» What needs to be done
In the records that follow, how many lines contain the word "поддержка"? Give only that figure.

Items from a dataset
+ + +
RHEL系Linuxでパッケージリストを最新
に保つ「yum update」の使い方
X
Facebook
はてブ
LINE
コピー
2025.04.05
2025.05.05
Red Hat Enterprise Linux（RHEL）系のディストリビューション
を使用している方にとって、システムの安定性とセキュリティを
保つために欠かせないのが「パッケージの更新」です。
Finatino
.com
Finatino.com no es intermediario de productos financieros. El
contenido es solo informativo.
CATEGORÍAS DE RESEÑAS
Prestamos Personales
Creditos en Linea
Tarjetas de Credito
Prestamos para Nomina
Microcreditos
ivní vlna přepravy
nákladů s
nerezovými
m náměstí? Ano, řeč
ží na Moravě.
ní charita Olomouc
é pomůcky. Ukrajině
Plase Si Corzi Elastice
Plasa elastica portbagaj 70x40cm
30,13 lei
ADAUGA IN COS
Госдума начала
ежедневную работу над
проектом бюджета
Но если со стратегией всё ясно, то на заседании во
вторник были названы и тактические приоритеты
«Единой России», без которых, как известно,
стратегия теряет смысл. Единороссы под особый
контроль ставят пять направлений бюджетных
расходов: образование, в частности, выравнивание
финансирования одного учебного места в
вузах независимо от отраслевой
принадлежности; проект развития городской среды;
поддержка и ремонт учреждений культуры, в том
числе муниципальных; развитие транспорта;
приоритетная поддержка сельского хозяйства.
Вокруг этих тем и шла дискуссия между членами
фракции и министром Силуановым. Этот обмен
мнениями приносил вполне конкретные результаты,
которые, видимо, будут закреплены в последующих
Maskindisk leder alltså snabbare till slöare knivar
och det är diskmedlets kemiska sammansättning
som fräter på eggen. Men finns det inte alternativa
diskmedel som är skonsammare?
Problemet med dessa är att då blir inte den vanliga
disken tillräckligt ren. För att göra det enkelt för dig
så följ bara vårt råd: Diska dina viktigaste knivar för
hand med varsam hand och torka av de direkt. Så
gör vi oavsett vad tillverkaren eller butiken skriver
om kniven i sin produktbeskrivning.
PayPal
+ + +
» Your solution
2